- Education: Stellenbosch University
- Known for: Research into health benefits of rooibos
- Scientific career
- Fields: Biochemistry
- Workplaces: Stellenbosch University
- Thesis: MSc: A Biochemical Study of two natural products from Salsola Tuberculata (1986);

= Amanda Swart =

South African biochemist

Amanda Cecilia Swart is a South African biochemist who holds a professorship in biochemistry at Stellenbosch University. She is known for her research on rooibos, a herbal tea popular in South Africa, has been funded by the South African Rooibos Council in her research, and is frequently quoted in South African media promoting the reported health benefits of rooibos.

== Education and career ==
Swart completed her MSc in Biology in 1986 and her doctorate at Stellenbosch in 1999, and returned to Stellenbosch as a faculty member in 2002, where she teaches undergraduate and postgraduate courses in biochemistry. She was instrumental in establishing the P450 Steroid Research Group at Stellenbosch and in 2011 she was appointed associate professor. Her research areas include: Adrenal steroidogenesis, cytochrome P450 enzymes, prostate cancer, and products derived from the plants Aspalatus linearis (Rooibos), Salsola tuberculatiformis Botch. (Gannabos) and Sutherlandia frutescens (Cancer bush).

== Research ==
Her primary research focus, and that of the P450 Steroid Research Group, is on the hormones (adrenal steroids) produced by the adrenal gland as well as on the steroidogenic enzymes which catalyse their biosynthesis, the metabolism of these steroids in prostate cancer, and their implications in endocrine disorders. Their research also involves the investigation of the effects of plant products on the endocrine system.

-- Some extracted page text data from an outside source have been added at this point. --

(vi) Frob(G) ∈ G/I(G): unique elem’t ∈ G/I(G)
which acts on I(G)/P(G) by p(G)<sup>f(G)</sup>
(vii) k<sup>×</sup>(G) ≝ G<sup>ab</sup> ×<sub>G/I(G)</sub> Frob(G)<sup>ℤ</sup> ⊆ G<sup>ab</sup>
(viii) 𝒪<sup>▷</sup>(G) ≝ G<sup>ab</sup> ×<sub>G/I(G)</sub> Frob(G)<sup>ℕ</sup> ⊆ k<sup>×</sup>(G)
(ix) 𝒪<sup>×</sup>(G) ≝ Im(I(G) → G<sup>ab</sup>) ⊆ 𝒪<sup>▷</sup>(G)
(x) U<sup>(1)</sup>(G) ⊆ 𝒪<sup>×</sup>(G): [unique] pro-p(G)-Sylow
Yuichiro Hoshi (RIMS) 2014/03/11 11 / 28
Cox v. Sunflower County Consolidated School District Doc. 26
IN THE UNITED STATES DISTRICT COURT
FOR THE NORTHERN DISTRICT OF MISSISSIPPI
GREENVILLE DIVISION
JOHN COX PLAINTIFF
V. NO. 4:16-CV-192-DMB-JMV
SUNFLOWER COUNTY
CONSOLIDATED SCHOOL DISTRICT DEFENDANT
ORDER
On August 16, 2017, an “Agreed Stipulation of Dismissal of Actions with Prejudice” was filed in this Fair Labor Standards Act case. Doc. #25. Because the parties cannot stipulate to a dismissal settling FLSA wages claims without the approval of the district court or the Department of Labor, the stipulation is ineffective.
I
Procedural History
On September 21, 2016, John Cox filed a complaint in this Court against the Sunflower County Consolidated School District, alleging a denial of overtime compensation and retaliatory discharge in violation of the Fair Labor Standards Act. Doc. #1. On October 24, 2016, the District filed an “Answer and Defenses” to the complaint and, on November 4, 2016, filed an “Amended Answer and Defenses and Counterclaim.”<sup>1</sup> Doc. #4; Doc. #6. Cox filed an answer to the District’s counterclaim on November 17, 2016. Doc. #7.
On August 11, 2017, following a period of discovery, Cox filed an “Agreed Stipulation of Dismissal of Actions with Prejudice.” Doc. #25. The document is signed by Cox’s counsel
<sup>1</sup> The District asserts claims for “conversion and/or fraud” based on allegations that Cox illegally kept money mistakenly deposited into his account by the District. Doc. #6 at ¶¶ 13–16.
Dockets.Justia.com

Swart's research has been sponsored by the National Research Foundation, Cancer Association of South Africa and the SA Rooibos Council.

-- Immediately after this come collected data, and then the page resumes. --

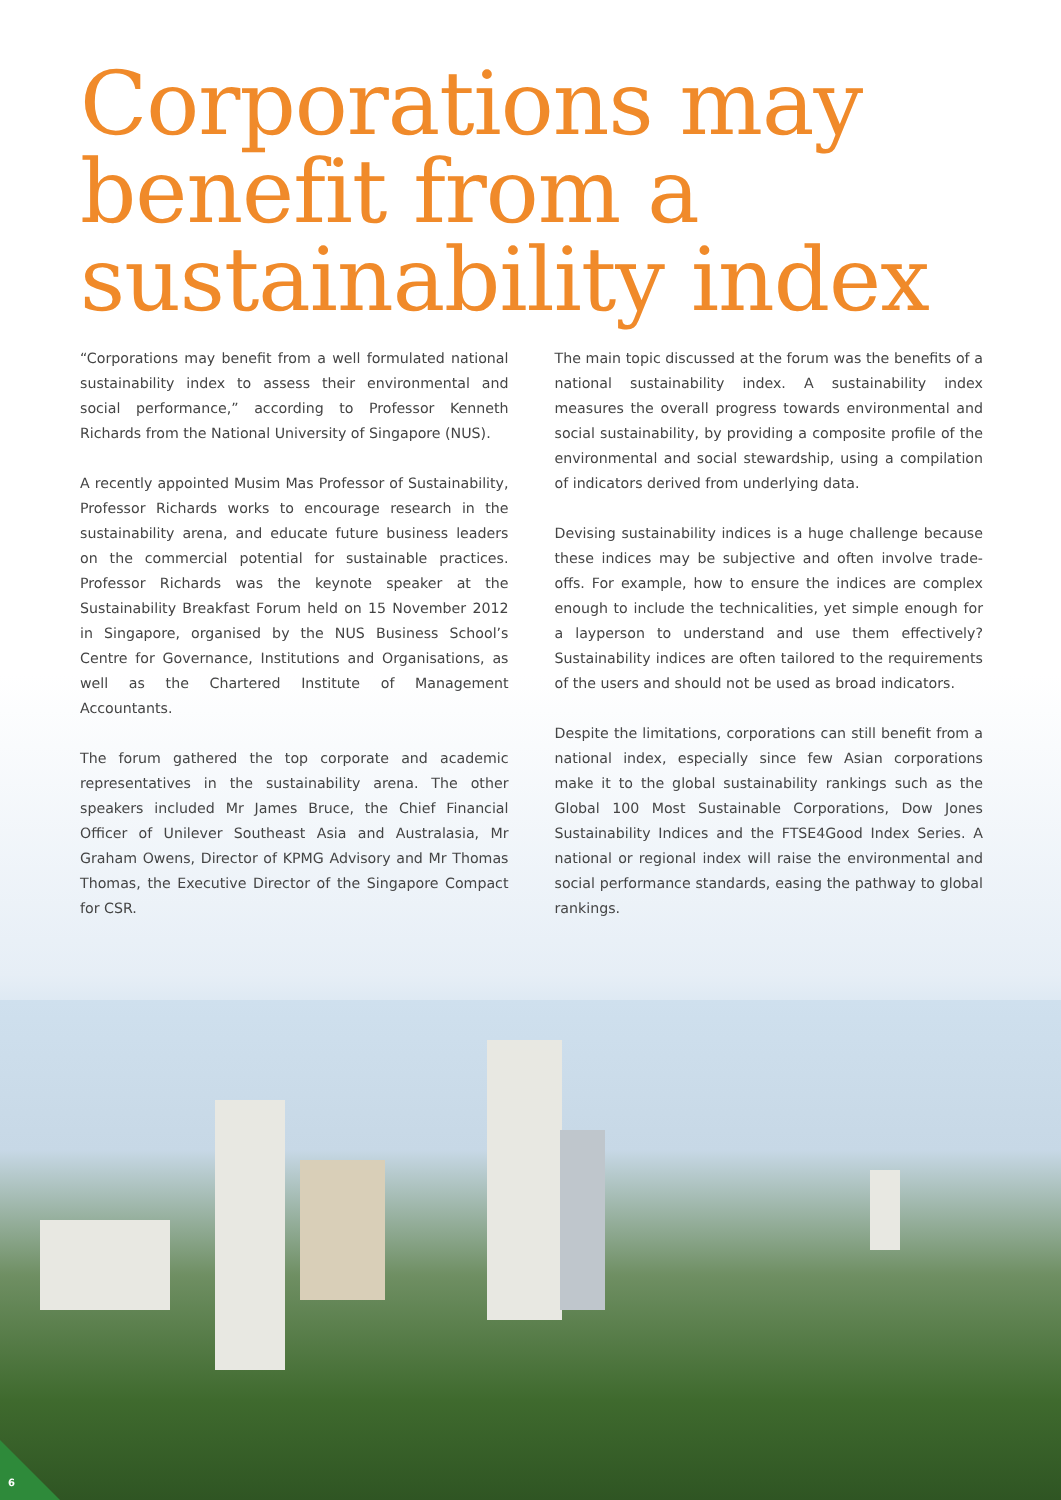Corporations may benefit from a sustainability index
“Corporations may benefit from a well formulated national sustainability index to assess their environmental and social performance,” according to Professor Kenneth Richards from the National University of Singapore (NUS).
A recently appointed Musim Mas Professor of Sustainability, Professor Richards works to encourage research in the sustainability arena, and educate future business leaders on the commercial potential for sustainable practices. Professor Richards was the keynote speaker at the Sustainability Breakfast Forum held on 15 November 2012 in Singapore, organised by the NUS Business School’s Centre for Governance, Institutions and Organisations, as well as the Chartered Institute of Management Accountants.
The forum gathered the top corporate and academic representatives in the sustainability arena. The other speakers included Mr James Bruce, the Chief Financial Officer of Unilever Southeast Asia and Australasia, Mr Graham Owens, Director of KPMG Advisory and Mr Thomas Thomas, the Executive Director of the Singapore Compact for CSR.
The main topic discussed at the forum was the benefits of a national sustainability index. A sustainability index measures the overall progress towards environmental and social sustainability, by providing a composite profile of the environmental and social stewardship, using a compilation of indicators derived from underlying data.
Devising sustainability indices is a huge challenge because these indices may be subjective and often involve trade-offs. For example, how to ensure the indices are complex enough to include the technicalities, yet simple enough for a layperson to understand and use them effectively? Sustainability indices are often tailored to the requirements of the users and should not be used as broad indicators.
Despite the limitations, corporations can still benefit from a national index, especially since few Asian corporations make it to the global sustainability rankings such as the Global 100 Most Sustainable Corporations, Dow Jones Sustainability Indices and the FTSE4Good Index Series. A national or regional index will raise the environmental and social performance standards, easing the pathway to global rankings.
6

The research is broken into three focus areas:
=== 11β-hydroxyandrostenedione ===
11β-hydroxyandrostenedione is an adrenal steroid and has been implicated in prostate cancer as well as castration-resistant prostate cancer. Swart investigates the mechanism of this steroid within prostate cancer cells and other cancer cells.

=== Rooibos ===
There are two avenues of research regarding rooibos that Swart is pursuing.

==== Prostate cancer metabolism ====
Swart's research has suggested that rooibos may have beneficial effects on prostate cancer by inhibiting 17β-Hydroxysteroid dehydrogenases and blocking dihydrotestosterone. Her research is also looking at the effect of rooibos on the PSA enzyme marker which is used as a test for prostate cancer.

==== Cortisol and stress ====
Her research has suggested that drinking rooibos may lower stress through the effects of two compounds in it, aspalathin and nothofagin. Under laboratory conditions these compounds block the production of a stress hormone, cortisol. She has claimed that rooibos has the potential to prevent heart disease, reduce the effects of aging, and promote weight loss.